Oggi è proprio autunno, piove, è buio…mi piace! Lo so che penserete che sono matta ma io preferisco di gran lunga l’autunno-inverno! Però, a volte, queste giornate buie impigriscono un po’ vero? E allora cosa c’è di meglio che farsi portare fuori a cena
?
Noi questa volta ci siamo spinti fino a Vigevano per testare l’Oca ciuca, dove Fulvia Legnazzi prepara piattini davvero deliziosi! Il ristorante è a pochi passi dalla famosa piazza di Vigevano quindi vi sarà proprio impossibile non trovarlo!


La nostra esperienza è stata proprio positiva. Il menù aveva molti piatti decisamente interessanti, una buona parte a base d’oca, ed è stato difficile decidere. Sul vino ci siamo fatti consigliare…
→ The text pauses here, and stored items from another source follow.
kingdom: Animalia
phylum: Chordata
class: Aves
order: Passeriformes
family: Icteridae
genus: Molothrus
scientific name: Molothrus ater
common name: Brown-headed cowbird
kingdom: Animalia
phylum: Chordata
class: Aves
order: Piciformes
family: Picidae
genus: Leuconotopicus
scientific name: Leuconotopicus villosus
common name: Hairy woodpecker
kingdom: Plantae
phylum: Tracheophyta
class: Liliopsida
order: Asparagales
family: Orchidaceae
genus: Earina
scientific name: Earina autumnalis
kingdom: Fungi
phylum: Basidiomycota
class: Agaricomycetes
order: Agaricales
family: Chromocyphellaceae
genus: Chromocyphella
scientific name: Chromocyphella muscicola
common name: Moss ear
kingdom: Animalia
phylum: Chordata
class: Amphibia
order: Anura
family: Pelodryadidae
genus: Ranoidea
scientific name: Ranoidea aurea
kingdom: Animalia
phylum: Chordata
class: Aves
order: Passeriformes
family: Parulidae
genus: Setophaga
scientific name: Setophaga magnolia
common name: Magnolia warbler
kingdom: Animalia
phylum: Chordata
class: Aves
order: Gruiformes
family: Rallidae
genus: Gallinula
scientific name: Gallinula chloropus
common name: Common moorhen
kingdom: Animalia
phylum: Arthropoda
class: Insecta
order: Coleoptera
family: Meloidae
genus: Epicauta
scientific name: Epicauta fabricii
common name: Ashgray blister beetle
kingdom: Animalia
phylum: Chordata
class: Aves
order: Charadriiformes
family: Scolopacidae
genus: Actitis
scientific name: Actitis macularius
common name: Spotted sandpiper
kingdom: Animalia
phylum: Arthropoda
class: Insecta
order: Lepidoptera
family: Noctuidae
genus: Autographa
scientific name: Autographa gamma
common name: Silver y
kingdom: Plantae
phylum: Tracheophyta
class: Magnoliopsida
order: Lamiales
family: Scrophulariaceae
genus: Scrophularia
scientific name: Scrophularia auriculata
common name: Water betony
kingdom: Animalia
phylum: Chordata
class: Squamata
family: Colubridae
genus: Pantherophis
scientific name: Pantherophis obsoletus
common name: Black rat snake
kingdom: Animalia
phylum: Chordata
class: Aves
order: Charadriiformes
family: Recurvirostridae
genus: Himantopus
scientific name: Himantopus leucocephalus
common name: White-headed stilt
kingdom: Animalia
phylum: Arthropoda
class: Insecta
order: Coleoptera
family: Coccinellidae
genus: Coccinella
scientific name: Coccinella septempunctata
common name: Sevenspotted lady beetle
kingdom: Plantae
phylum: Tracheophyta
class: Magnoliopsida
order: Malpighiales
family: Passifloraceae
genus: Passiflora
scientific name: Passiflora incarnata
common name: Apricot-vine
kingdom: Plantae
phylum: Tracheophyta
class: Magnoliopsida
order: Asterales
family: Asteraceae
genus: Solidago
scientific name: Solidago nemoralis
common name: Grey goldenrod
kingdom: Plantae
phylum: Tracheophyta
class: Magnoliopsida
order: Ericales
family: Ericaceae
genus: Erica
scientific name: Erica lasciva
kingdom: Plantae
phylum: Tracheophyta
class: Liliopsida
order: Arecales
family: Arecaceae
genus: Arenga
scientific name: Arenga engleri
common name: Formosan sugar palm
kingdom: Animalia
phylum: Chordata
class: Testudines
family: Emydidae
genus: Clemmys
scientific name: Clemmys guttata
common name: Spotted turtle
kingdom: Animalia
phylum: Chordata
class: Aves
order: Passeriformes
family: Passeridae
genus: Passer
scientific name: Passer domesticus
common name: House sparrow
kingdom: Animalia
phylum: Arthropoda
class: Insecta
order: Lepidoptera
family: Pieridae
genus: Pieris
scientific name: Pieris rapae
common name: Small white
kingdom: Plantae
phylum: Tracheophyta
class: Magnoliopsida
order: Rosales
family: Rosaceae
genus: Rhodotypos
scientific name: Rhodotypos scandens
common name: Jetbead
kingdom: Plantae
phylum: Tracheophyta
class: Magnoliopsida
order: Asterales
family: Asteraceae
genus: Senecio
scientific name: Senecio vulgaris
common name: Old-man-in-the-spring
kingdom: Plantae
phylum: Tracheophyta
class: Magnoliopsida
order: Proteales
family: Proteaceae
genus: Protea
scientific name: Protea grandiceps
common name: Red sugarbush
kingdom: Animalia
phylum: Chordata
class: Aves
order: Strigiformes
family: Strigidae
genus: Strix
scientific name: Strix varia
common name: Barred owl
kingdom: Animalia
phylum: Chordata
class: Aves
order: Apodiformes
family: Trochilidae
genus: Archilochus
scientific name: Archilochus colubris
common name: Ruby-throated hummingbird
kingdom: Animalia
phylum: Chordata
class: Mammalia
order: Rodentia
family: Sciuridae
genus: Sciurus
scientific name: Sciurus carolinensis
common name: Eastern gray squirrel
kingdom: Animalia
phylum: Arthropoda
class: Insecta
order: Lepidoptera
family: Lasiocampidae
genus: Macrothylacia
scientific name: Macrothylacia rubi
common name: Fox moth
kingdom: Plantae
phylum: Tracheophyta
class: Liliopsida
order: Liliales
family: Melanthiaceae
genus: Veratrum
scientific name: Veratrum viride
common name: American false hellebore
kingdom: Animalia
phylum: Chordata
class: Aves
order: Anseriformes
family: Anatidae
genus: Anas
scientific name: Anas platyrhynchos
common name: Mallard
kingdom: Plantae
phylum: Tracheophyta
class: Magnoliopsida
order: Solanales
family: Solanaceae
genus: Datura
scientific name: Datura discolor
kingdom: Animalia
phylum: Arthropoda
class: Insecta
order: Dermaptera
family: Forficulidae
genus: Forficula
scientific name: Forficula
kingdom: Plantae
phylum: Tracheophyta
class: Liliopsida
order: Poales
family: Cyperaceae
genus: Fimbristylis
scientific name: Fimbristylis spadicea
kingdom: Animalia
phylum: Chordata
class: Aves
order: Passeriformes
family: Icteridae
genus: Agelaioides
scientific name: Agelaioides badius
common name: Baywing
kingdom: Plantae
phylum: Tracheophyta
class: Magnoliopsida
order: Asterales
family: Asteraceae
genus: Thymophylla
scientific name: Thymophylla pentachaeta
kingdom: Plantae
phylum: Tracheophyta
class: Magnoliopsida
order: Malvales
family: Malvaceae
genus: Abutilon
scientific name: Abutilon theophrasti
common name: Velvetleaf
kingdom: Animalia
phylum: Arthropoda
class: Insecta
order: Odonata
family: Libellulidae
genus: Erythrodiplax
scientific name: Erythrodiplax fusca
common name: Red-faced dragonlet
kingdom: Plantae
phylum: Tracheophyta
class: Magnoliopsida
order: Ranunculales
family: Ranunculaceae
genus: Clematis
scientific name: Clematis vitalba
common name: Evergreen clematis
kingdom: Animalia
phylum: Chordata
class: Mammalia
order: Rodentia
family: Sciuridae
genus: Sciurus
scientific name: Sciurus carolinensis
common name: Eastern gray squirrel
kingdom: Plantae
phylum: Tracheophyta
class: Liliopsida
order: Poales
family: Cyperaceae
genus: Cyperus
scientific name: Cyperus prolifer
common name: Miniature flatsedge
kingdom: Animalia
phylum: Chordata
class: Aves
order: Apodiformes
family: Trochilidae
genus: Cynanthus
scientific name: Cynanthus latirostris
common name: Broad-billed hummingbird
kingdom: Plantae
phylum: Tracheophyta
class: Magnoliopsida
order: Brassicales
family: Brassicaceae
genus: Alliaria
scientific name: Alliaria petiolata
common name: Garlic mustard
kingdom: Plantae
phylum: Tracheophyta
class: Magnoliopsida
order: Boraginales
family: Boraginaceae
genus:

Ed è stato una bella scoperta! Dato che io di vini mi intendo poco, a parte dire buono o cattivo, vi rimando alla scheda QUI, prima di dire stupidaggini!
Ma passiamo al menù! Abbiamo aperto con il Tagliere Oca Ciuca: salame d’oca cotto e crudo, bresaola d’oca, mortadella d’oca e il patè di fegato d’oca su pan brioche (noi golosi, ci siamo fatti portare anche un po’ di gnocco fritto
). Io non amo il foie gras, lo devo ammettere, quindi sul patè avevo un pochino paura ma…era davvero buono!! Ne avrei voluto un vasetto da portare via!

Ora mi devo scusare per la foto ma è stato un piatto molto difficile da fotografare, però molto facile da mangiare, una strepitosa polentina morbida con crema di parmigiano, tartufo bianco e uovo!

Il marito invece si è buttato sui tortelli d’oca al burro e nocciole tostate di Langa. Spariti prima che potessi azzardarmi a chiederne un piccolo assaggio. Ne deduco fossero buoni

Per il secondo, nonostante ci fossero proposte molto originali come il petto di piccione caramellato, fichi, foie gras e salsa al madeira oppure il cosciotto d’oca cotto 12 ore a bassa temperatura con le sue patate confit (già assaggiato durante la nostra prima visita all’oca e assolutamente consigliato), ci siamo orientati sul tradizionale:
Io con una tagliata di Angus Irlandese e funghi trifolati

Il marito con una tartare di fassona, capperi, cipollotto e uovo. Il Sig. Marco non aveva mai mangiato la tartare perché non ama i cibi freddi ma questa volta ha voluto essere avventuroso…ci credete che è anche ieri sera ne parlava ancora? E’ stato amore a primo assaggio a quanto pare, brava Fulvia!

Alla fine, anche se eravamo pieni come uova di Pasqua non abbiamo saputo resistere al dessert. Io tortino caldo di cioccolato con sorbetto alla pera

E il marito un tiramisù, anzi un titirosù, nel bicchiere.

Cosa dire, credo che le immagini parlino da sole. Abbiamo cenato splendidamente e la simpatia di Fulvia che gira fra i tavoli a chiacchierare quando può lasciare la cucina è di sicuro un valore aggiunto! Noi, nonostante i chilometri, contiamo di tornare presto, anche perché abbiamo ricevuto il nuovo menù e ci sono piatti davvero interessanti tra cui:
- Baccalà mantecato con cialda di polenta croccante al Parmigiano e salsa all’acciuga
- Risotto con zucca Bertagnina e pasta di salame d’oca
- Maltagliati di pane con battuto di guanciale, pomodoro e fagioli Borlotti di Vigevano
- Ravioli verdi alla robiola di capra Primo Amore e salsiccia di cinta senese
- Roast beef di cavallo con chutney di cipolle rosse e pera al vino rosso
e tutti i dolci!

Per noi si piazza sul podio, fra i 3 migliori ristoranti provati fino ad ora! Perciò…fateci un salto appena potete e godetevi una fantastica serata!